▶ **TRY IT**
Write out all records as given; omit images.

Saved entries
━━━━

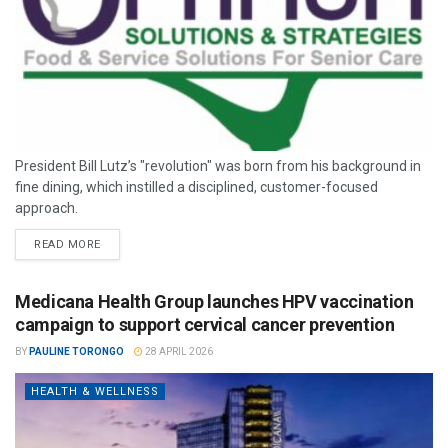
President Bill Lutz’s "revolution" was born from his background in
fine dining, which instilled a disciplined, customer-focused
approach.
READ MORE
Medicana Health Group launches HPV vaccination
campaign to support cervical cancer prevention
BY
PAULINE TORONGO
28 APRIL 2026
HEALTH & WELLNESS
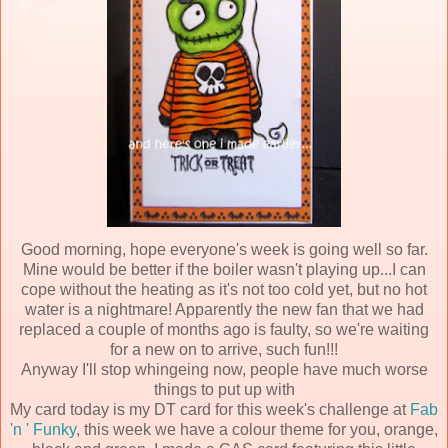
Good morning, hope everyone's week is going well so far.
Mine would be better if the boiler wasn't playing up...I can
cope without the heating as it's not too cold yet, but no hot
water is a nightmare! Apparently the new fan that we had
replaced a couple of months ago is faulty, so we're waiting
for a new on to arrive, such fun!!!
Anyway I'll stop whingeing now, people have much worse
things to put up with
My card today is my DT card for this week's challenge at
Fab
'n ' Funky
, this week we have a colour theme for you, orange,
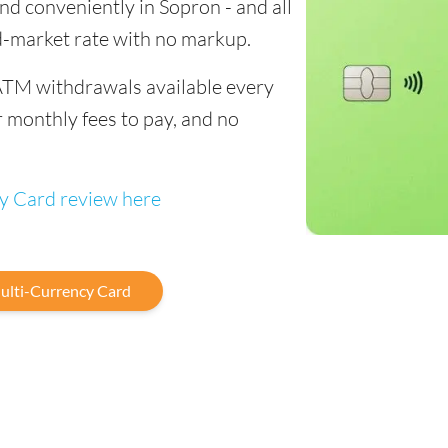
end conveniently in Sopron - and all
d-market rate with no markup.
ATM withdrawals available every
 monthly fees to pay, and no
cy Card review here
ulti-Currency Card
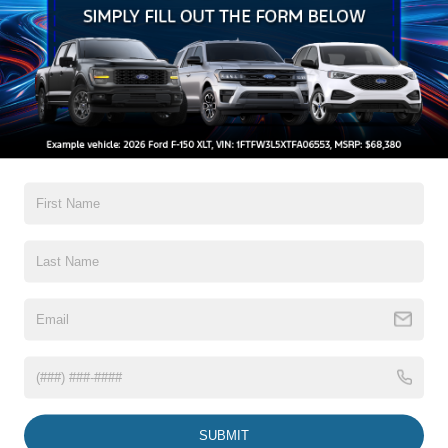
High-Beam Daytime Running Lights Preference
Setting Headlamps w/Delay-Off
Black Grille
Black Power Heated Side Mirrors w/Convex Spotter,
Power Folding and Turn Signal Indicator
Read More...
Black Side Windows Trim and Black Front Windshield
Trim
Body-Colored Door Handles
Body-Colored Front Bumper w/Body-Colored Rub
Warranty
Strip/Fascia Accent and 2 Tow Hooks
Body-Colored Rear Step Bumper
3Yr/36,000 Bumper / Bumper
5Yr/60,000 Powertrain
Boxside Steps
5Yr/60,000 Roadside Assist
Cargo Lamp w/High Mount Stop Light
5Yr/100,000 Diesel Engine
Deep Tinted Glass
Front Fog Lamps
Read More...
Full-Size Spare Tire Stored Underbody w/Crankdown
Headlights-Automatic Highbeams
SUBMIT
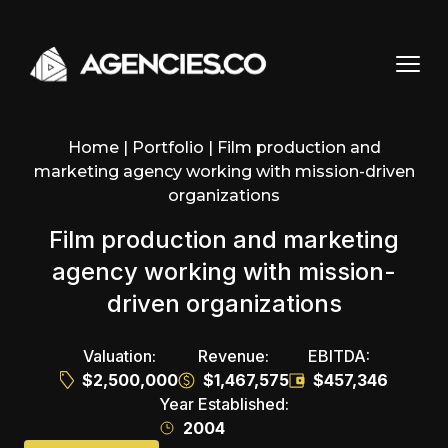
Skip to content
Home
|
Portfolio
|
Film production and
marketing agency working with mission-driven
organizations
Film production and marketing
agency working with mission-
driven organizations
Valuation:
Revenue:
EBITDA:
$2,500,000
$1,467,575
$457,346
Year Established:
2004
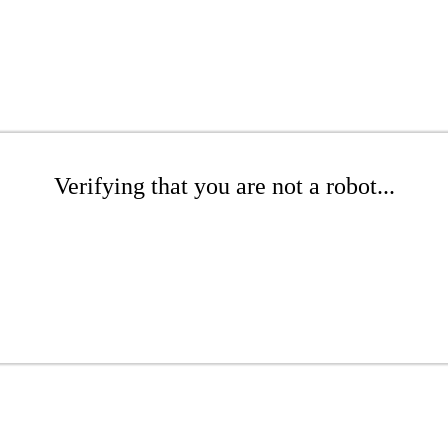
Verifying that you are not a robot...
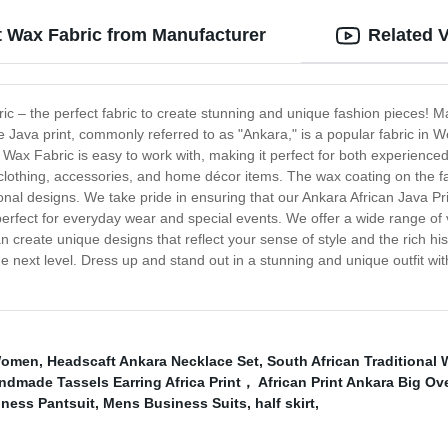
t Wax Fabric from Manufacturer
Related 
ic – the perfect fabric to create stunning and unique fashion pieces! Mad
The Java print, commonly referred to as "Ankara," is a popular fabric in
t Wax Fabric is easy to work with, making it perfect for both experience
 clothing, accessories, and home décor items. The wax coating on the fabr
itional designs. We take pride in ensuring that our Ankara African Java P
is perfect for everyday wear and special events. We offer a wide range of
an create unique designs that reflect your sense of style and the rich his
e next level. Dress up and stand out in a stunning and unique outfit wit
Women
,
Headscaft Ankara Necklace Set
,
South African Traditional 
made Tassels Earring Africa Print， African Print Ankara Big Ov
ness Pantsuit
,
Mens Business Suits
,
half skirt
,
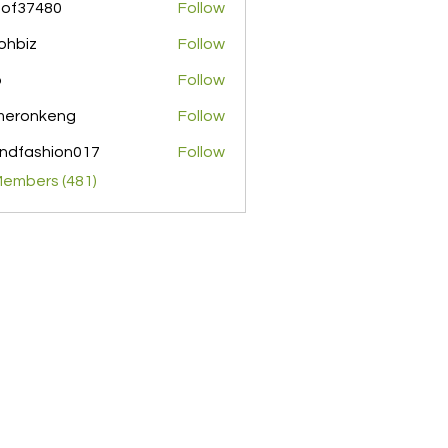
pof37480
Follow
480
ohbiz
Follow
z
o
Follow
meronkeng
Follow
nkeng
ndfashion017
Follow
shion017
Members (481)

━━━━

▶ **SOLUTION TO THE EXERCISE**
President Bill Lutz’s "revolution" was born from his background in
fine dining, which instilled a disciplined, customer-focused
approach.
READ MORE
Medicana Health Group launches HPV vaccination
campaign to support cervical cancer prevention
BY
PAULINE TORONGO
28 APRIL 2026
HEALTH & WELLNESS
Good morning, hope everyone's week is going well so far.
Mine would be better if the boiler wasn't playing up...I can
cope without the heating as it's not too cold yet, but no hot
water is a nightmare! Apparently the new fan that we had
replaced a couple of months ago is faulty, so we're waiting
for a new on to arrive, such fun!!!
Anyway I'll stop whingeing now, people have much worse
things to put up with
My card today is my DT card for this week's challenge at
Fab
'n ' Funky
, this week we have a colour theme for you, orange,
end conveniently in Sopron - and all
d-market rate with no markup.
ATM withdrawals available every
 monthly fees to pay, and no
cy Card review here
ulti-Currency Card
High-Beam Daytime Running Lights Preference
Setting Headlamps w/Delay-Off
Black Grille
Black Power Heated Side Mirrors w/Convex Spotter,
Power Folding and Turn Signal Indicator
Read More...
Black Side Windows Trim and Black Front Windshield
Trim
Body-Colored Door Handles
Body-Colored Front Bumper w/Body-Colored Rub
Warranty
Strip/Fascia Accent and 2 Tow Hooks
Body-Colored Rear Step Bumper
3Yr/36,000 Bumper / Bumper
5Yr/60,000 Powertrain
Boxside Steps
5Yr/60,000 Roadside Assist
Cargo Lamp w/High Mount Stop Light
5Yr/100,000 Diesel Engine
Deep Tinted Glass
Front Fog Lamps
Read More...
Full-Size Spare Tire Stored Underbody w/Crankdown
Headlights-Automatic Highbeams
SUBMIT
Skip to content
Home
|
Portfolio
|
Film production and
marketing agency working with mission-driven
organizations
Film production and marketing
agency working with mission-
driven organizations
Valuation:
Revenue:
EBITDA:
$2,500,000
$1,467,575
$457,346
Year Established:
2004
Verifying that you are not a robot...
t Wax Fabric from Manufacturer
Related 
ic – the perfect fabric to create stunning and unique fashion pieces! Mad
The Java print, commonly referred to as "Ankara," is a popular fabric in
t Wax Fabric is easy to work with, making it perfect for both experience
 clothing, accessories, and home décor items. The wax coating on the fabr
itional designs. We take pride in ensuring that our Ankara African Java P
is perfect for everyday wear and special events. We offer a wide range of
an create unique designs that reflect your sense of style and the rich his
e next level. Dress up and stand out in a stunning and unique outfit wit
Women
,
Headscaft Ankara Necklace Set
,
South African Traditional 
made Tassels Earring Africa Print， African Print Ankara Big Ov
ness Pantsuit
,
Mens Business Suits
,
half skirt
,
pof37480
Follow
480
ohbiz
Follow
z
o
Follow
meronkeng
Follow
nkeng
ndfashion017
Follow
shion017
Members (481)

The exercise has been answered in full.